6°   dziś 7°   jutro
Piątek, 05 grudnia Saba, Kryspin, Gerard, Sabina, Edyta, Krystyna, Norbert

Ludomir Handzel po akcji CBA: „próba detronizacji za pomocą służb; sfrustrowane małżeństwo”

Opublikowano  Zaktualizowano 

Po zatrzymaniu przez CBA prezydent Nowego Sącza Ludomir Handzel i jego zastępca Artur Bochenek zorganizowali konferencję prasową. Samorządowcy przekazali swoje stanowisko w sprawie postępowania prowadzonego przez Prokuraturę Europejską. Prezydenci nie zamierzają rezygnować ze swoich funkcji. Utrzymują, że są niewinni, a sprawa – według nich – ma charakter polityczny.

W ubiegły czwartek Handzel i Bochenek zostali zatrzymani przez Centralne Biuro Antykorupcyjne; usłyszeli zarzuty w śledztwie dotyczącym nieprawidłowości przy przetargu publicznym na organizację kursów i warsztatów finansowanych z funduszy unijnych w ramach projektu „Rozwój Centrum Kompetencji Zawodowych w Nowym Sączu. Śledztwo nadzoruje Prokuratura Europejska. Jak wówczas przekazano, zatrzymania dotyczyły sześciu osób, w tym czterech urzędników Urzędu Miasta w Nowym Sączu.

- Nie zamierzamy rezygnować ze swoich funkcji. Pracujemy dalej, pozyskujemy środki zewnętrzne na rozwój miasta. Jeżeli zajdzie taka potrzeba, poddamy się ocenie mieszkańców w referendum – oświadczył we wtorek Handzel podczas konferencji prasowej w Nowym Sączu.

Według prezydenta Nowego Sącza mieszkańcy wiedzą, jaki sprawa „ma kontekst”. - W 2018 roku sądeczanie wybrali zmiany, rozwój i otwartość, a rok temu potwierdzili ten wybór. Pokonałem panią Iwonę Mularczyk (ówczesną kandydatkę PiS na stanowisko prezydenta miasta w wyborach samorządowych - przyp. PAP), co – jak widać – dla tej strony było wielkim zawodem. Dziś mamy próbę detronizacji za pomocą służb, pomówień i absurdalnych zarzutów – ocenił Handzel.

Artur Bochenek odczytał z kolei podczas konferencji oświadczenie, w którym podkreślił, że „sprawa nie dotyczy korupcji, uzyskania korzyści majątkowej ani budowy stadionu czy innych miejskich inwestycji”. Według niego postępowanie dotyczy przetargu na szkolenia dla nauczycieli, w którym ofertę złożyła Sądecka Agencja Rozwoju Regionalnego (SARR) – spółka komunalna należąca do gmin regionu.

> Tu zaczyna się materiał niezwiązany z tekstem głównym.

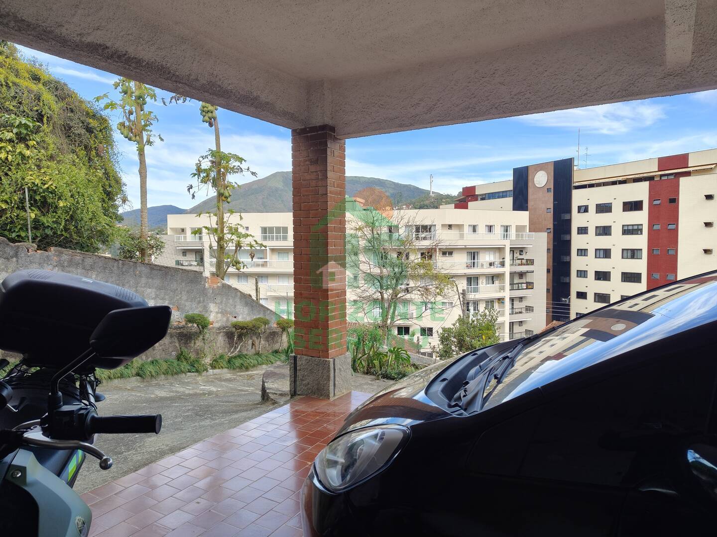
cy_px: 268
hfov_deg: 71.6
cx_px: 358
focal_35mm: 24
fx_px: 497
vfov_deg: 56.8
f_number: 1.8
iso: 50
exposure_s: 1/228
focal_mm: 5.59
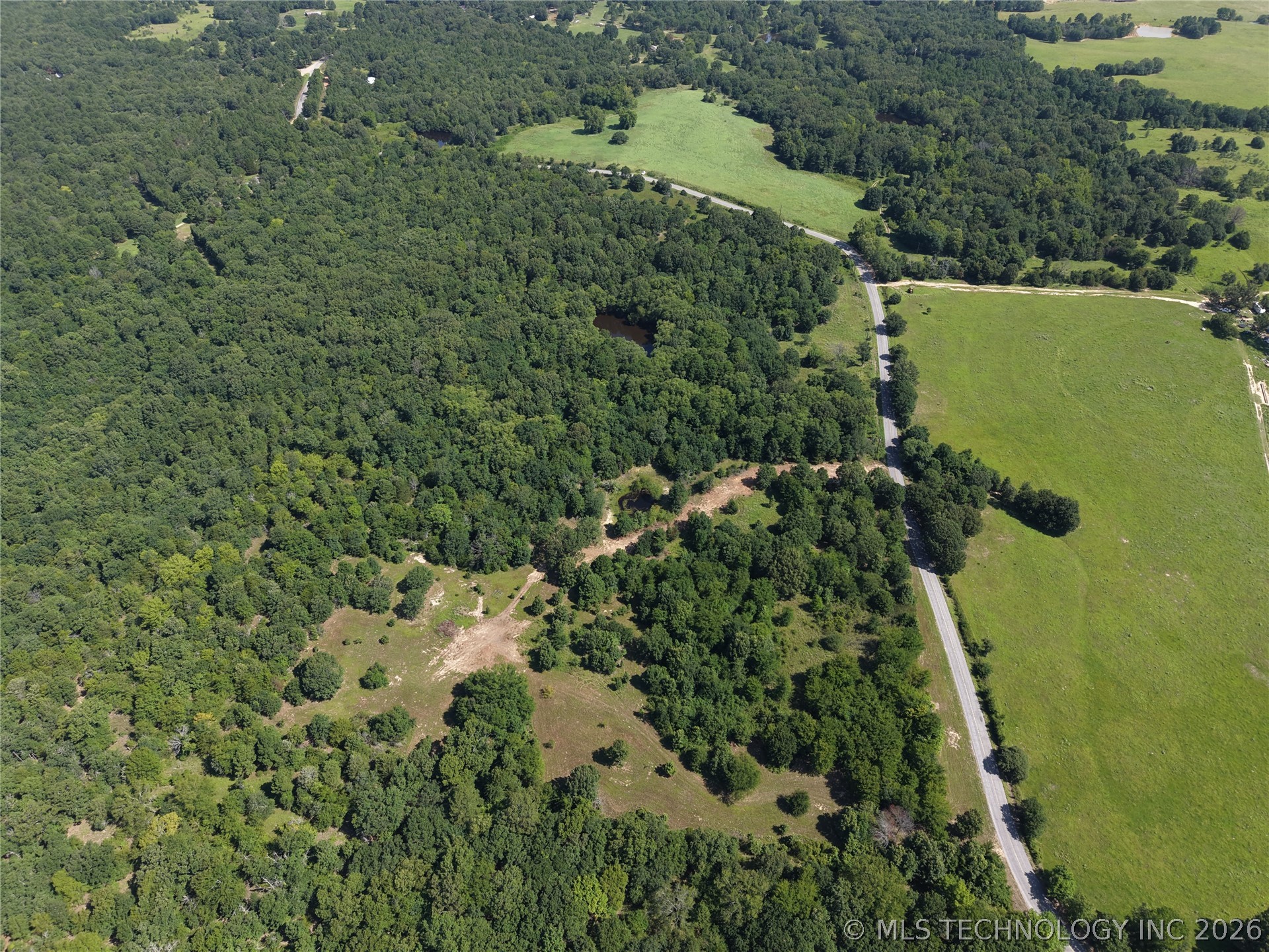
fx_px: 880
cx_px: 634
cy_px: 476
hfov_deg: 71.6
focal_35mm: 24
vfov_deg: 56.8
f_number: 1.8
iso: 100
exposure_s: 1/2000
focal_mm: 8.67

- Oferta SARR była najkorzystniejsza cenowo i została pozytywnie skontrolowana przez Małopolskie Centrum Przedsiębiorczości. Mamy więc do czynienia z publicznym przetargiem, który częściowo wygrała spółka samorządowa. Pozostawiamy ocenie opinii publicznej, czy to wystarczający powód do wysyłania kilkunastu funkcjonariuszy CBA o szóstej rano. W naszej ocenie nie ma potrzeby wydawania wielu tysięcy złotych ze środków publicznych na wysłanie z Łodzi całych zastępów agentów CBA w celu poszukiwania dokumentacji przetargowej w koszu na pranie oraz świadczenia usług taksówkarskich z Nowego Sącza do Katowic – odczytał Bochenek.

Zdaniem prezydenta Nowego Sącza działania służb są efektem „prywatnej zadry” politycznych przeciwników. - Cały projekt był kontrolowany przez urząd marszałkowski, nie było żadnych uwag. Dziś wystąpiłem do prezesa Urzędu Zamówień Publicznych o doraźną kontrolę tego postępowania – chcemy pełnej transparentności – zaznaczył.

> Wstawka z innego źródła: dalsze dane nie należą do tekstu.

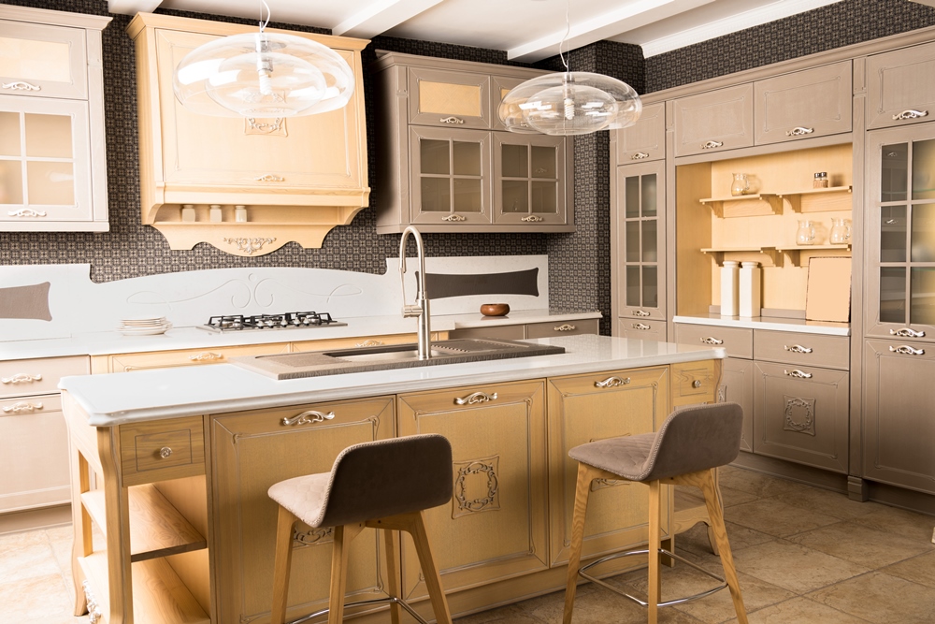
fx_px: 883
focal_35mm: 34
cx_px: 468
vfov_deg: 38.9
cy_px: 312
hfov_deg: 55.8
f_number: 10
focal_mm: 34
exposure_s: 1/200
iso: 200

W czwartek rano funkcjonariusze CBA zatrzymali prezydenta Nowego Sącza i jego zastępcę w ich domach. Według informacji przekazanych przez rzecznika ministra koordynatora służb specjalnych Jacka Dobrzyńskiego, działania agentów dotyczyły nieprawidłowości przy przetargu publicznym na organizację kursów i warsztatów finansowanych z funduszy unijnych w ramach projektu „Rozwój Centrum Kompetencji Zawodowych w Nowym Sączu”.

- Prezydent Nowego Sącza Ludomir H. i jego zastępca Artur B. usłyszeli zarzuty w śledztwie dotyczącym nieprawidłowości przy przetargu publicznym – potwierdziła w piątek PAP Prokuratura Europejska (EPPO), która nadzoruje postępowanie prowadzone przez Centralne Biuro Antykorupcyjne.

W sobotę Urząd Miasta Nowego Sącza poinformował na profilu społecznościowym, że sąd oddalił wnioski prokuratury o zastosowanie środków zapobiegawczych wobec prezydenta Nowego Sącza i jego zastępcę oraz zatrzymanych urzędników miejskich i nakazał ich zwolnienie.

Śledztwo prowadzi Centralne Biuro Antykorupcyjne pod nadzorem Prokuratury Europejskiej. Według ustaleń, w październiku i listopadzie 2024 roku pracownik samorządowy miał przekroczyć uprawnienia, ujawniając istotne informacje jednemu z oferentów w celu osiągnięcia korzyści majątkowej. W wyniku tych działań mogło dojść do naruszenia interesu publicznego i wyrządzenia szkody w wysokości ponad 600 tys. euro. (



Sprawę skomentował już w mediach społecznościowych Arkadiusz Mularczyk. 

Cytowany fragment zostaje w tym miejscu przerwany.